Tienen los españoles la fortuna de contar en sus creaciones poéticas más de un personaje que pueda por excelencia representar condiciones egregias del carácter colectivo, y por otra parte, poseen abundancia mayor de personajes de la vida real a quienes poder atribuir tal representación. Entre todos, Rodrigo Díaz de Vivar, el Cid Campeador, merece con seguridad el primer puesto, pues aparece único en ser objeto preferente de una perdurable creación poética y en asumir a la vez una elevada significación histórica. Fue celebrado desde los primeros albores de la literatura hispánica en los cantos épicos tradicionales, y después en el romancero, en el teatro, en la novela y en la lírica de todos los siglos, siendo acogido por las literaturas extranjeras como tipo de alto valor humano; fue al mismo tiempo destacado en su fuerte valor real por la historiografía, siendo objeto de la primera biografía escrita en la literatura hispanolatina, siendo mencionado por crónicas coetáneas francesas y hebreas, y siendo sobre todo tratado extensamente por escritores árabes. Así el Cid vive en plena edad heroico-épica, como los más cantados héroes de la epopeya universal, pero a la vez recibe de lleno la luz de la historia, que no alumbra a ninguna de las grandes figuras épicas de otros pueblos.

> Lista de tareas:
1 > Según el pasaje sobre el Cid, ¿de qué obra fue objeto el Cid dentro de la literatura hispanolatina?
2 > Enumera todas las formas literarias en que, según el pasaje sobre el Cid, fue celebrado el Cid.
3 > Prosigue el pasaje sobre el Cid a partir de su última oración.

> Datos siguientes:
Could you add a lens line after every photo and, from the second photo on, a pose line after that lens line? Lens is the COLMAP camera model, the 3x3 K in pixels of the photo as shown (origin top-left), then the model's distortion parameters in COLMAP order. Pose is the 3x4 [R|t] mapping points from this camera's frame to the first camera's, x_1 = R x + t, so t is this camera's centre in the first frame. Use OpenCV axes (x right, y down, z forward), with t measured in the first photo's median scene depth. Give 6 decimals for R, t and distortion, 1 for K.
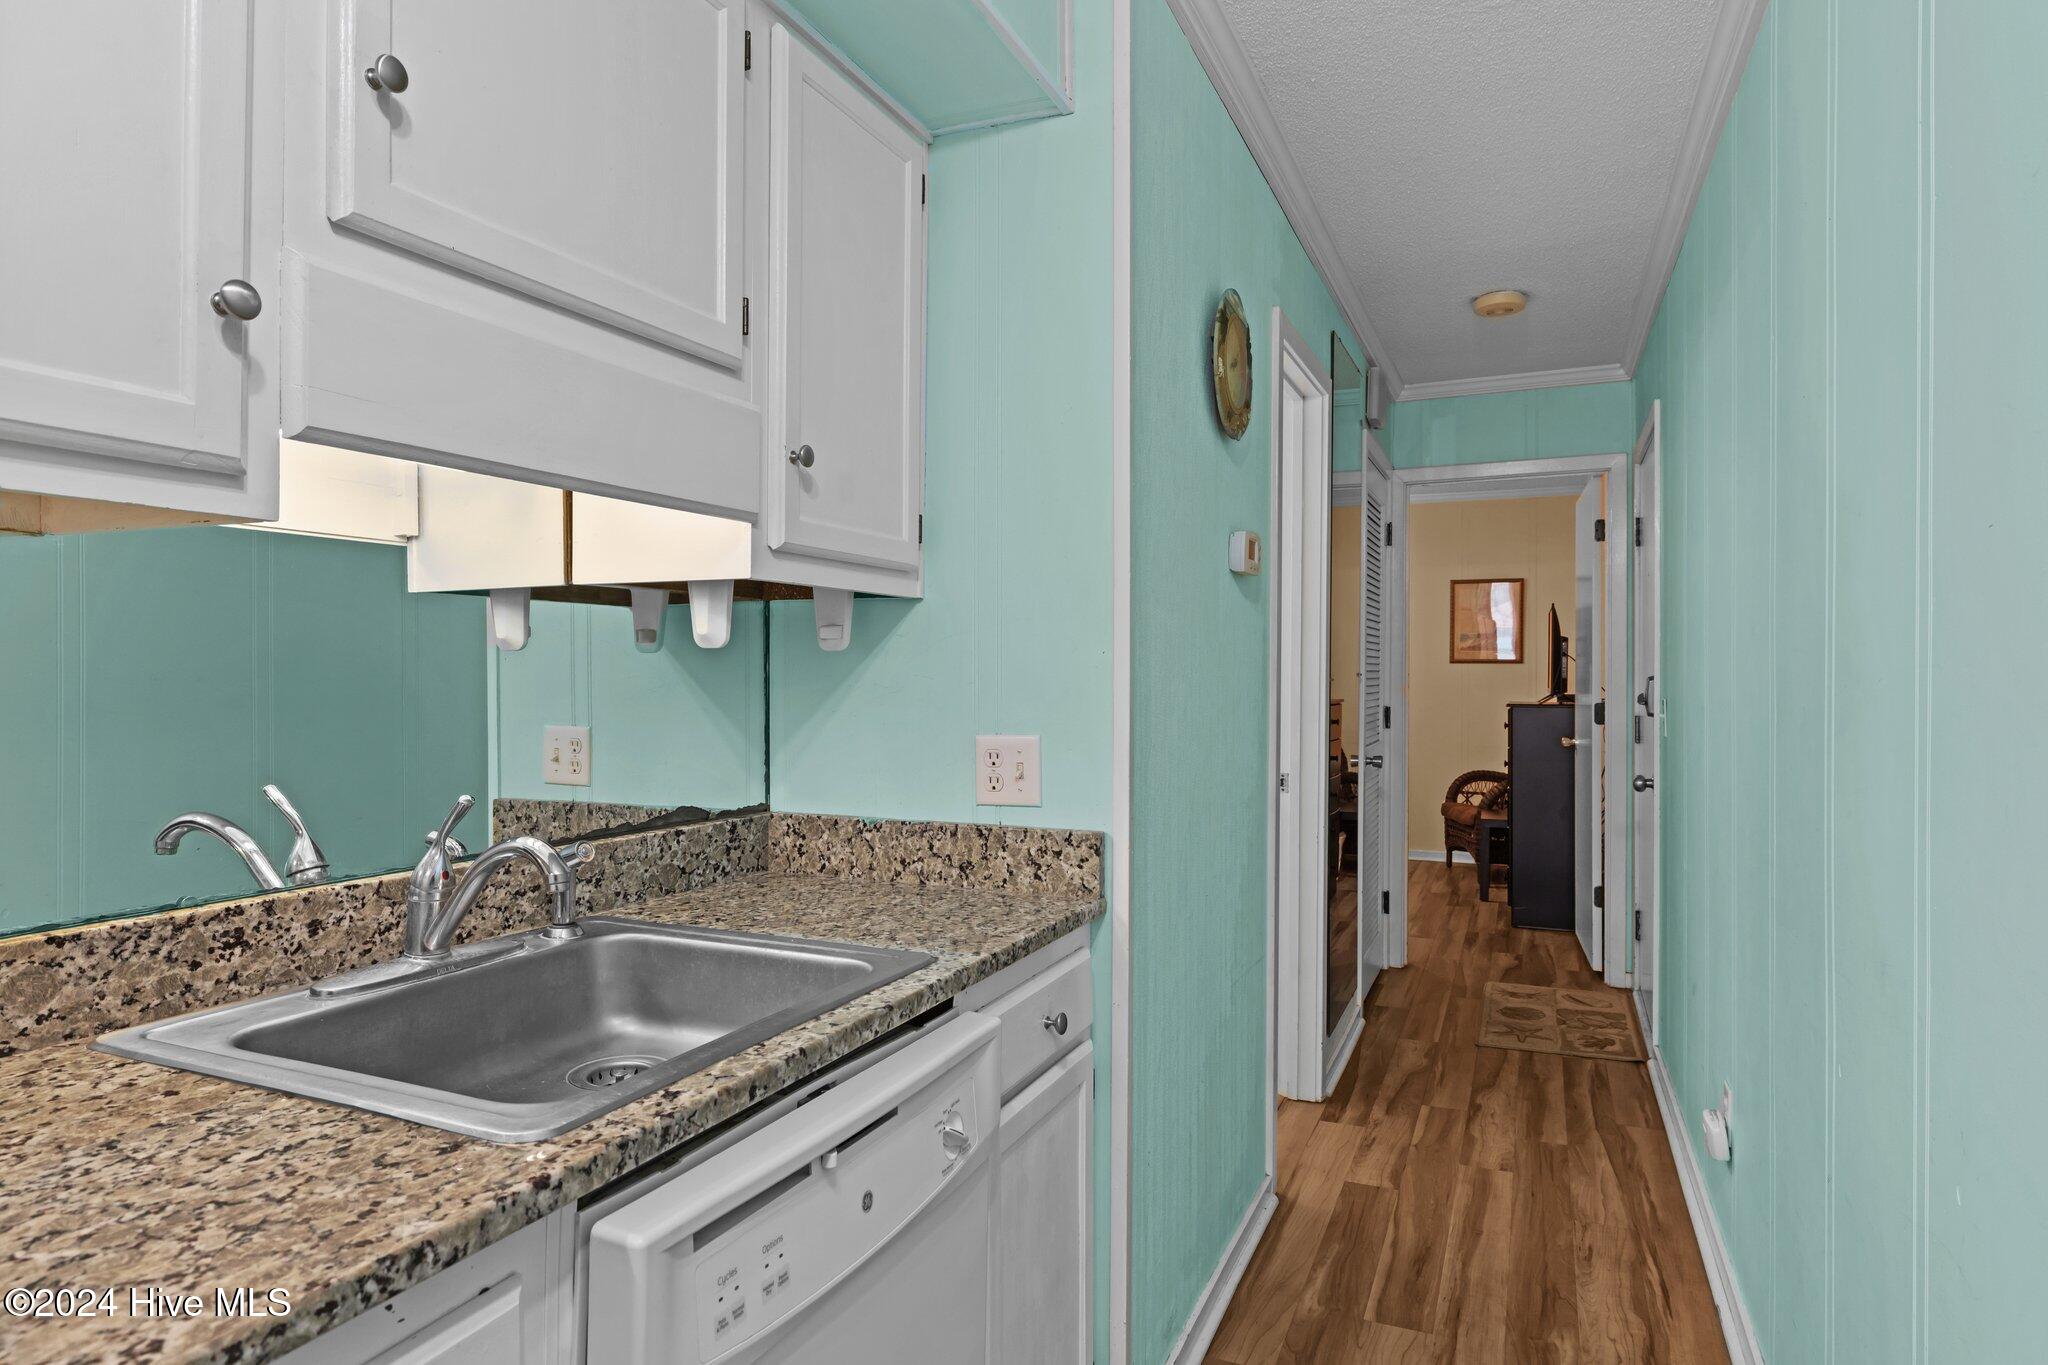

> Resultados esperados:
1 > De la primera biografía escrita en la literatura hispanolatina.

2 > Los cantos épicos tradicionales, el romancero, el teatro, la novela y la lírica.

3 >
El presente libro cree preciso atender al aspecto histórico, para salvar modernos descarríos. Fue un perfecto absurdo crítico el que algunos biógrafos han hecho al presentar al Cid iluminado solo por la luz rojiza y de intensas sombras que sobre él proyectaron los musulmanes enemigos. Es preciso ciertamente tener muy en cuenta la historiografía árabe, entonces mucho más desarrollada y experta que la latina, y no desatender ninguno de sus aspectos por desfavorables que sean; pero también es de urgencia, y de sentido común, que además de aquella luz siniestra de los textos musulmanes, recojamos los rayos de luz pálida y serena con que puedan alumbrarnos los más escasos documentos cristianos, y también los sobrios destellos veristas de la poesía primitiva, auténtica impresión que del héroe recibieron los coetáneos, los que convivían con él, «los que disfrutaban los beneficios de las hazañas de él», según dice el autor del Carmen Campidoctoris.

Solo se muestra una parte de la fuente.